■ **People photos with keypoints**
* * * * *

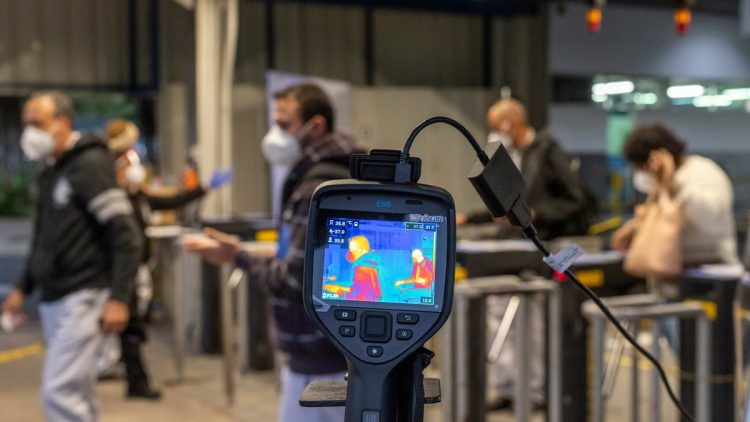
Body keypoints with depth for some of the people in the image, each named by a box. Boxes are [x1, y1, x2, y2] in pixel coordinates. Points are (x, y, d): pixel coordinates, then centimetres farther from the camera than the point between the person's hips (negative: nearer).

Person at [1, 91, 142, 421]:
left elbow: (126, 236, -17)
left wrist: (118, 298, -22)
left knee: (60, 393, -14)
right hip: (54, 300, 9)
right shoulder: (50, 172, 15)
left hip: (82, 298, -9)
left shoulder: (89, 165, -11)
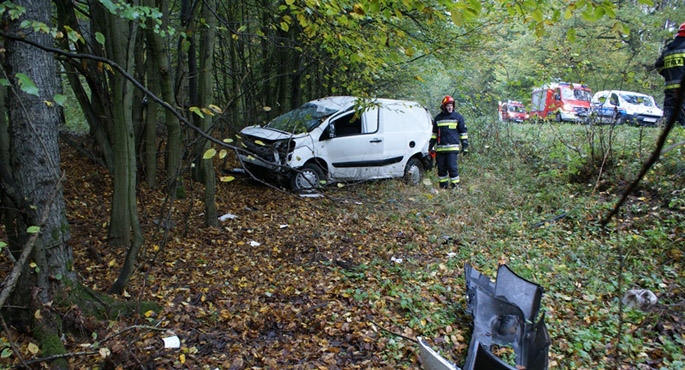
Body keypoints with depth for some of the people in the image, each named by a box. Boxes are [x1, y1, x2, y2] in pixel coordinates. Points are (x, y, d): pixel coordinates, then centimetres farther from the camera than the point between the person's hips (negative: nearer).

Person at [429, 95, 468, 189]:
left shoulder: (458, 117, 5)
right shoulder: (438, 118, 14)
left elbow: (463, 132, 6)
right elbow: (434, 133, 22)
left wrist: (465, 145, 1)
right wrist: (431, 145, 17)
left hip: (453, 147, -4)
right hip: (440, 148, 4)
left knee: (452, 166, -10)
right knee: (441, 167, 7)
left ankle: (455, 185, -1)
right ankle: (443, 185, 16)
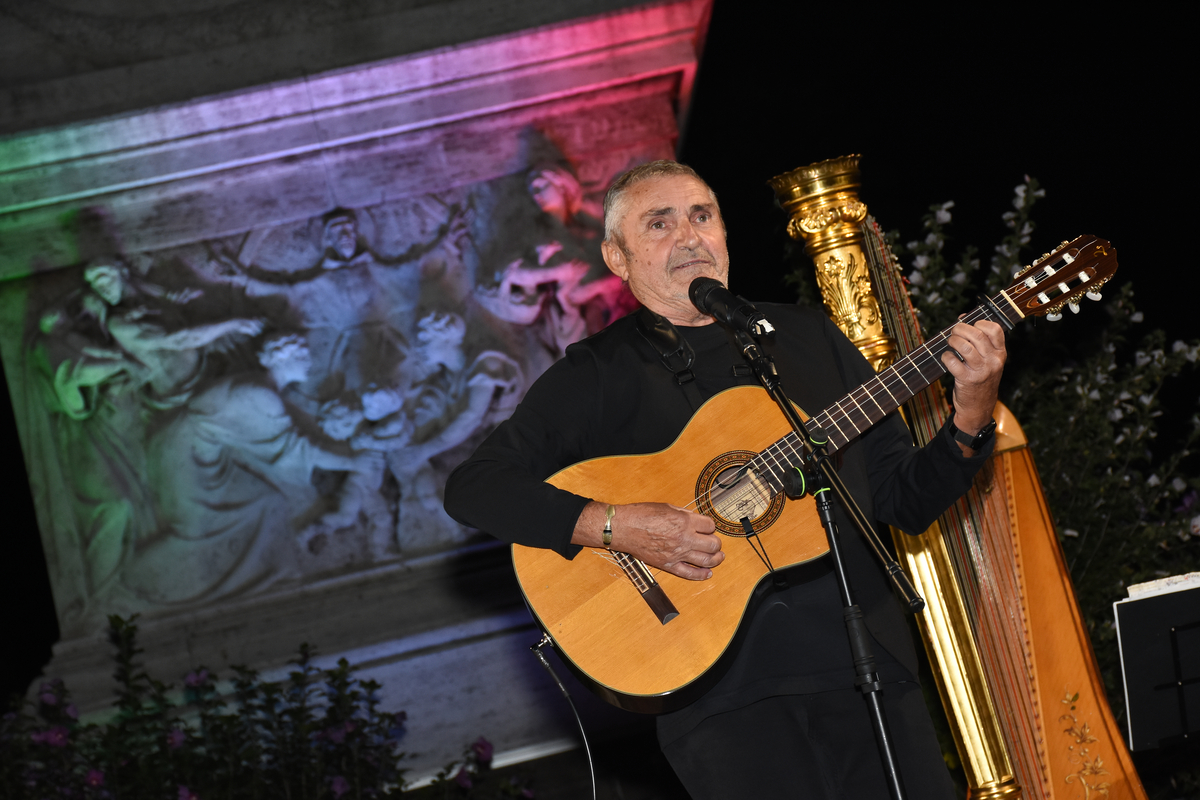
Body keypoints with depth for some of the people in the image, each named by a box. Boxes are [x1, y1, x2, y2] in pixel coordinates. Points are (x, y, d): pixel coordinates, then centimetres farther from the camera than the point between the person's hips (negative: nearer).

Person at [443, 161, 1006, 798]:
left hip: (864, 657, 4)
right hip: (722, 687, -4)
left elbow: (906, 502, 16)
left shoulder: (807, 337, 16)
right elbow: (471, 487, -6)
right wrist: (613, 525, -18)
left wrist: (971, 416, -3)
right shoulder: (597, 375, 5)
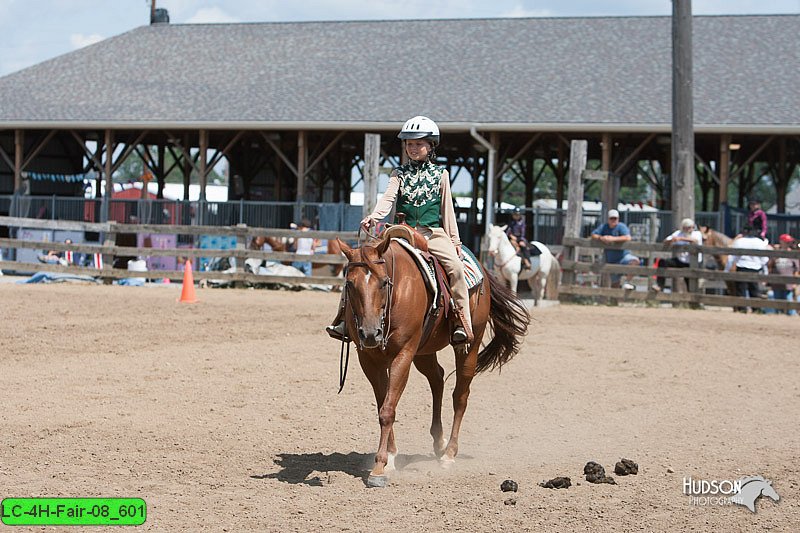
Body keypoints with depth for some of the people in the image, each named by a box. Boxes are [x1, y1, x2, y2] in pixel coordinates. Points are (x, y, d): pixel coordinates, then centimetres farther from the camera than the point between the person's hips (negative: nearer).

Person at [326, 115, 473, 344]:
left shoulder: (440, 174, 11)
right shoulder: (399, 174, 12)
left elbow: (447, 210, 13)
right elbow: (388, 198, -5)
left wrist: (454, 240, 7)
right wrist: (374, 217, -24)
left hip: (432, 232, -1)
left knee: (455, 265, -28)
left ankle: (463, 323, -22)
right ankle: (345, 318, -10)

* * * * *

■ **TASK**
Find all the lines with "elbow" in the data and copy them.

■ **RESPONSE BELOW**
left elbow: (126, 236, -17)
left elbow: (463, 132, 6)
right elbow: (434, 133, 22)
left elbow: (906, 502, 16)
right elbow: (471, 487, -6)
left elbow: (447, 210, 13)
right elbow: (388, 198, -5)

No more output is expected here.